Perry, FL to Crawfordville, FL

42.5 mi / 13.5 mph / 23 ft. climbing
Home: Newport County Campground

The last couple days have taken us through the very-unpopulated Big Bend corner of Florida, but today we achieved a new level of East Coast emptiness. Once we got through Perry in our first four miles, and passed Rocky’s Campground four miles after that, it was 20 miles until the next building (JR’s Aucilla River Store), and another 14 miles to the one after that, and that was the bathhouse at our campground.

Perry seems to be a pretty working-class/farming town, but as the biggest population center in the region, it has all the things (including the Walmart we stopped at before heading into the wilderness).

Big Bend is where the Florida peninsula meets the panhandle, and an unrenowned side street in Perry is where we also made our own big bend, a left turn that ended our roughly-northward progress and now set us on a westward path. Ever since we left Rett’s Dad’s in upstate New York nearly six months (and 4000 miles) ago, we’ve basically been heading “south”, with our recent northbound trek more just a rebound off the bottom than an actual change in direction. It’s not like we haven’t been moving west at all; we’re somehow already further west than Detroit! But that was just an unintentional slide; now we’ll be heading west with earnest intention, and hopefully tailwinds the whole way!

Heading West on US-98 through the emptiness of Big Bend. Here the four-lane highway has shrunk to two lanes, but the traffic is still a non-issue.
Rett spotted this nice picnic area along the Econfina River, an unexpected lunch spot in this emptiness where we didn’t need to set up our own chairs!
The Econfina River is dark and mysterious, and it seems like we’re nearing the area where they call things like this “bayous”.
The dark river waters somehow appear to have a molasses-like viscosity, and this was just one of several odd surface patterns that revealed unusual flows below.

Despite the lack of anything out here, somehow the Newport Campground (a Wakulla County campground) was a perfect distance from our start. And at $17, it was a perfect price too, our cheapest Florida campground. But since it’s Florida, our site still had electric! (which we shared with our neighbors, a couple of guys with a boat here to fish).

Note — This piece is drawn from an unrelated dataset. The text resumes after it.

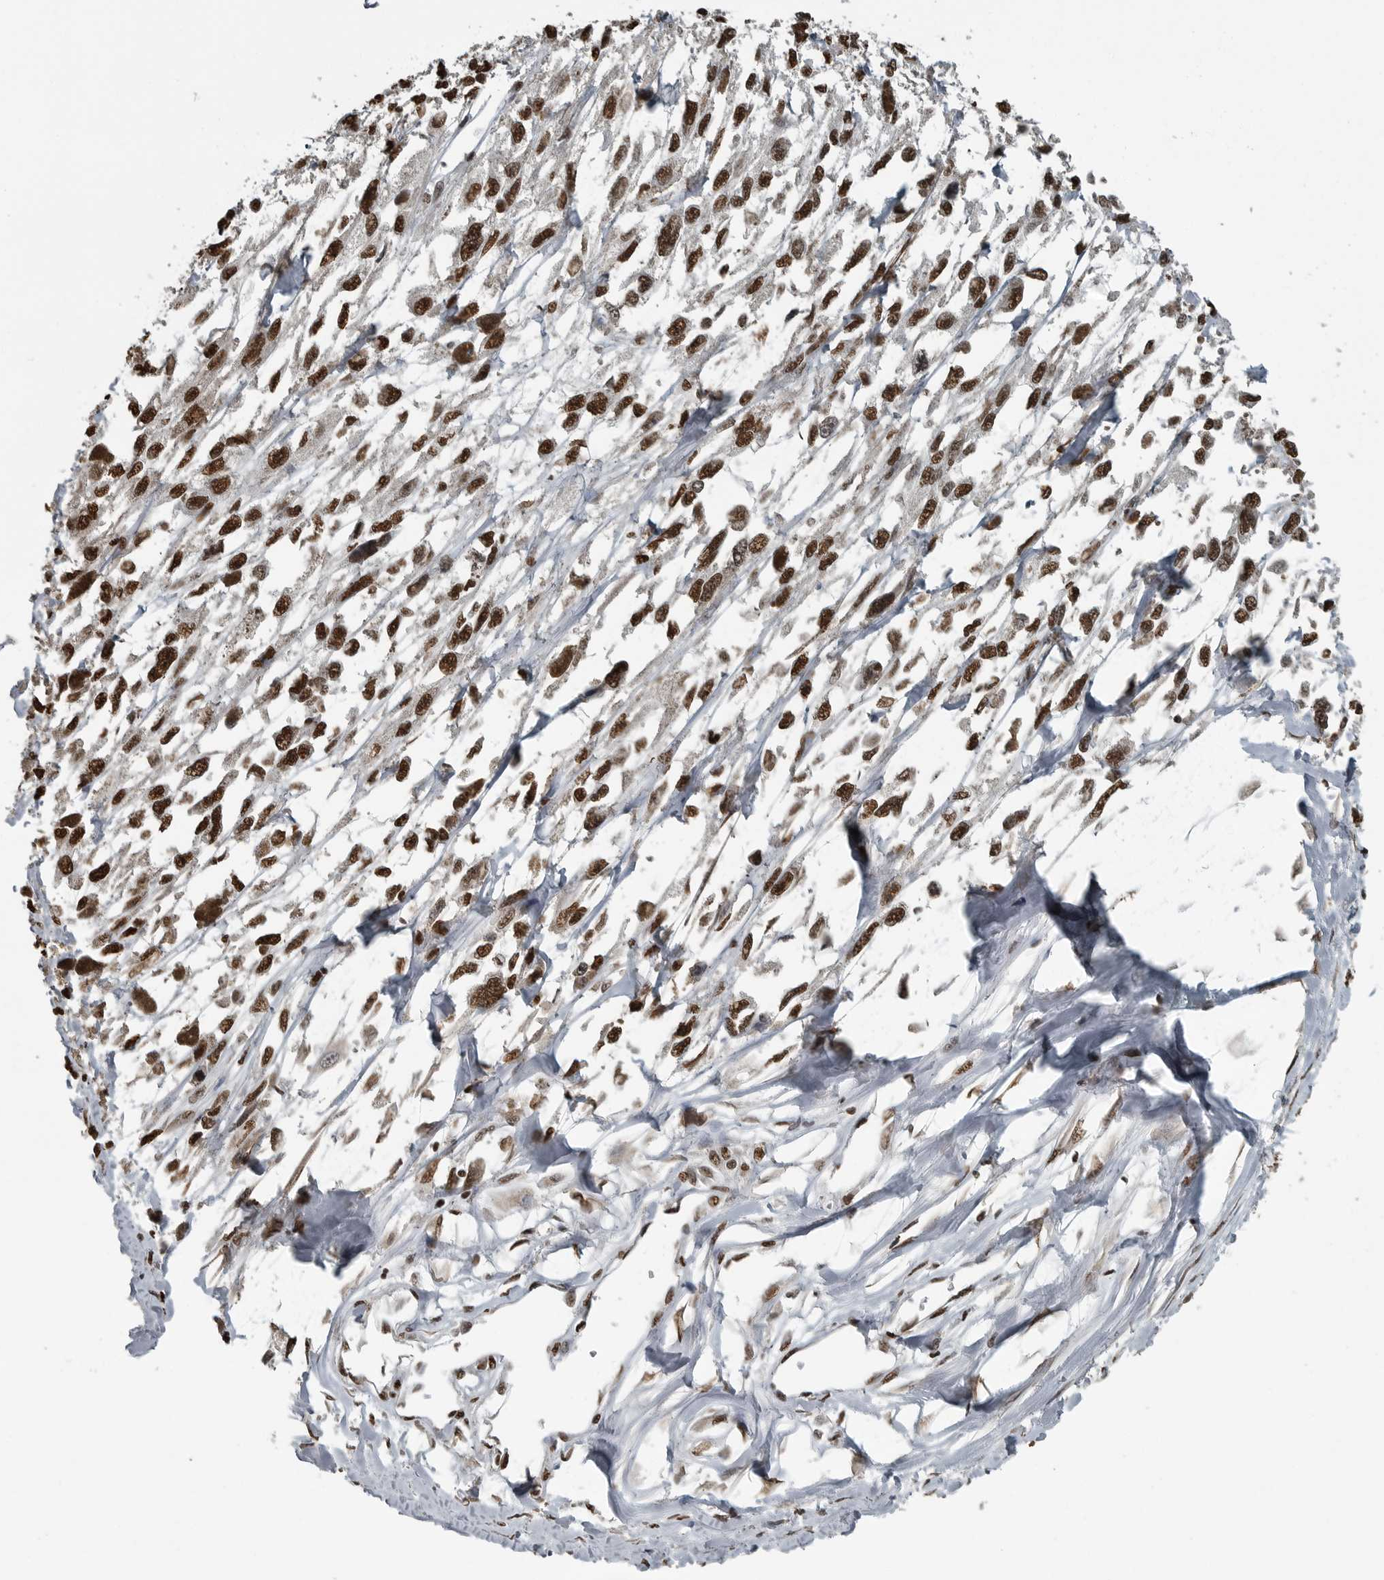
{"staining": {"intensity": "strong", "quantity": ">75%", "location": "nuclear"}, "tissue": "melanoma", "cell_type": "Tumor cells", "image_type": "cancer", "snomed": [{"axis": "morphology", "description": "Malignant melanoma, Metastatic site"}, {"axis": "topography", "description": "Lymph node"}], "caption": "Immunohistochemical staining of human melanoma displays strong nuclear protein expression in about >75% of tumor cells. Immunohistochemistry (ihc) stains the protein of interest in brown and the nuclei are stained blue.", "gene": "TGS1", "patient": {"sex": "male", "age": 59}}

Our site (#23) at Newport Campground.

Although the campground was the first thing ending the forest’s emptiness, it wasn’t the only thing here. Just on the opposite side of the St. Mark’s River was Ouzts’ Too Oyster Bar & Grill, which had excellent Google reviews, describing it as a true backwoods bar, but with much better food than such a place ought to have. So we took a walk over the highway bridge for dinner. It was surprisingly full at the early hour we arrived, but rather than locals who might have appreciated the Confederate flags, it seemed mostly like city folk doing a rural safari after reading the same reviews I did (including an Indian family). But, our hosts were as friendly as reported (at least to us white folks), giving Rett the remote to choose what she wanted on TV once most everyone else had left. And the seafood was excellent.

Inside Ouzts’ Too. Unlike the majority of Confederate flags we’ve seen, at least this one is in a state that was actually a member of the Confederacy! (©Rett)
A fire tower across from the Newport Campground.
The campground had a boardwalk that led directly to a platform on the bank of the St. Mark’s River, a spot almost as peaceful as the boardwalk to the Suwanee River at Manatee Springs (though with far less wildlife).
The river was glass-smooth, with the inexorable conveyance of floating leaves as the only indication that it was moving at all. The water had that same feeling of “thickness” as the Econfina did earlier.